The problem with ntp isn't the client, it's the servers having to deal with forged UDP packets. Will ntpd ever become TCP-only? Sadly I'm not holding my breath. I stopped running a public stratum 3 server ~10 years ago.

brohee
1 replies
19h47m

When one can make a stratum 1 server for $100, there is very little reason for the continuous existence of public NTP servers. ISP can offer the service to their customers, and any company with a semblance of IT dept can have its own stratum 1.

ssl-3
0 replies
10h7m

One can build a GPS-backed stratum 1 server for a lot less than $100 in hardware (and I have done so in the past). It was a fun little project for me, but it involved a confluence of skillsets that many [especially smaller] companies may not collectively possess. And even then, it needs to be documented so someone else can work on it, and that maintenance has to actually-happen, and it needs a view of the sky in order for it to chooch, and it also needs redundancy. This takes time. (And if this IT department doesn't work for free, then the cost is very quickly a lot more than $100.)

And going full-assed with one or more actually-outside antennas can also be problematic, since it's a Bad Day when (eg) grounding is done improperly and lightning comes by to fuck their shit up.

And ISPs can (and certainly should!) provide decent NTP servers. That's the logical place for shared servers, network-wise. But the one's choice of ISP is often limited by geography, and the most-viable ISP here stopped publishing what their NTP servers are -- if they still exist in a form that customers can use, they don't publish this information. (It wasn't always this way and I remember using them years ago when they were more forthcoming. They were shitty NTP servers with high jitter. Good enough for some things, I suppose, but not as good as the members of the public NTP pool tend to be.)

I mean: Many ISPs can't even manage to handle DNS queries quickly. When public servers like 8.8.8.8 and 1.1.1.1 (or the semi-public ones like 4.2.2.1) are faster than the ISP's own servers, then that's a problem. And it's a stupid problem, and it should not happen. But it does happen.

So thus, public NTP servers are useful for many -- including those who have a tinkered-together NTP server with a GPS antenna in a window somewhere, where public servers can be used as backup.

It's good to have options, and it's nice that some organizations provide some options for the greater network.

Faaak
0 replies
19h59m

On the contrary, I'm hosting a stratum 1 and 2 stratum 2s (at my previous company we offered 3 stratum 1s) on the ntp pool. It's useful, used, and still needed :-)

_joel
2 replies
20h17m

Reading this reminded me of ntpsec, anyone actually use that?

move-on-by
1 replies
17h25m

Yes, Debian transitioned to NTPSec with bookworm. The NTP package is just a dummy transitional package to that installs NTPsec.

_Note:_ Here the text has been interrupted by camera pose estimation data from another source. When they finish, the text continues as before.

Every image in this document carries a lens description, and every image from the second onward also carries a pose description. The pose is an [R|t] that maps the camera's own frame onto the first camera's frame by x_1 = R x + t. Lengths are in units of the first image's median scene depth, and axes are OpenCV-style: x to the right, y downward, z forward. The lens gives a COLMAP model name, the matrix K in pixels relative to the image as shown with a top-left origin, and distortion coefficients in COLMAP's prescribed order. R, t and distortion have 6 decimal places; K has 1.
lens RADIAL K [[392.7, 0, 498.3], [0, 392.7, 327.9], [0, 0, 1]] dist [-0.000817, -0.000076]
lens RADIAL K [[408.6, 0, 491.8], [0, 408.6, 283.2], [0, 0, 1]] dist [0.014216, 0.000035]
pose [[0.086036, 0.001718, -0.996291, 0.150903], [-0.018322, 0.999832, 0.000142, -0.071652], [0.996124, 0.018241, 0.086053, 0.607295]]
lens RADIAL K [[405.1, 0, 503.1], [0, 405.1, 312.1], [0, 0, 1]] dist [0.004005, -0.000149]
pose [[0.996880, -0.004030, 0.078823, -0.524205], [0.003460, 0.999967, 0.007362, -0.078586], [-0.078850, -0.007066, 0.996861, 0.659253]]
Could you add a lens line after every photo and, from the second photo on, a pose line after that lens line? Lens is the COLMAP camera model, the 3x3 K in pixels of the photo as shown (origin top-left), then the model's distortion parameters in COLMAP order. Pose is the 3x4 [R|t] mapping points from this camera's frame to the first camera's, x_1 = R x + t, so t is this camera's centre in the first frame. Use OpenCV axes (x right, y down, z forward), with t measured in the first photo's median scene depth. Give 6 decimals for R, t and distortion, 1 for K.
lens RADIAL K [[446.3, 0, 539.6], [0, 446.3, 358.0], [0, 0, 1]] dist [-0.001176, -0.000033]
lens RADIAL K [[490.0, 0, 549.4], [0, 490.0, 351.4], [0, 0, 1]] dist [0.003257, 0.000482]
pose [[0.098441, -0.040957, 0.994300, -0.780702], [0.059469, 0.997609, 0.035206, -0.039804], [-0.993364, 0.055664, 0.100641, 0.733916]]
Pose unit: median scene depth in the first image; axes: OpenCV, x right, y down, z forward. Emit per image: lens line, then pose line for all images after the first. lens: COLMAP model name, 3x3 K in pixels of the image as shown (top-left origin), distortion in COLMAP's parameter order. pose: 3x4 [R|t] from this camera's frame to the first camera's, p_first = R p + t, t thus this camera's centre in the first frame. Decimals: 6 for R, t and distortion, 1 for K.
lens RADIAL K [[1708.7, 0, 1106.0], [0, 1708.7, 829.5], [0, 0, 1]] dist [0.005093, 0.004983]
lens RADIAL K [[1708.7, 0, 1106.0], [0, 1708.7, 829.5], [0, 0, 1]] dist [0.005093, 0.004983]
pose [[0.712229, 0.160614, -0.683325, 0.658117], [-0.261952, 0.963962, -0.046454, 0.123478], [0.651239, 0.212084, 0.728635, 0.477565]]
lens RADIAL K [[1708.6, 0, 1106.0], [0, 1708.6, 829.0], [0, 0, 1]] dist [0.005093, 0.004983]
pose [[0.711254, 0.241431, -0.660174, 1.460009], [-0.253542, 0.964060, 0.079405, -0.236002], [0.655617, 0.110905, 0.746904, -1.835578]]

https://packages.debian.org/bookworm/net/ntp

_joel
0 replies
6h22m

Interesting, thanks

NelsonMinar
1 replies
21h21m

I like the idea of NTPD in Rust. Is there anything to read about how well ntpd-rs performs? Would love a new column for chrony's comparison: https://chrony-project.org/comparison.html

Particularly interested in the performance stats, how well the daemon keeps time in the face of various network problems. Chrony is very good at this. Some of the other NTP implementations (not on that chart) are so bad they shouldn't be used in production.

rnijveld
0 replies
12h13m

In our internal testing we are very close to Chrony with our synchronization performance, some of our testing data and an explanation of our algorithm is published in our repository: https://github.com/pendulum-project/ntpd-rs/tree/main/docs/a...

Given the amount of testing we (and other parties) have done, and given the strong theoretical foundation of our algorithm I’m pretty confident we’d do well in many production environments. If you do find any performance issues though, we’d love to hear about them!

xvilka
0 replies
11h29m

BGP probably should be the next.

hoseja
0 replies
7h5m

Free pair of knee-high socks with every cert.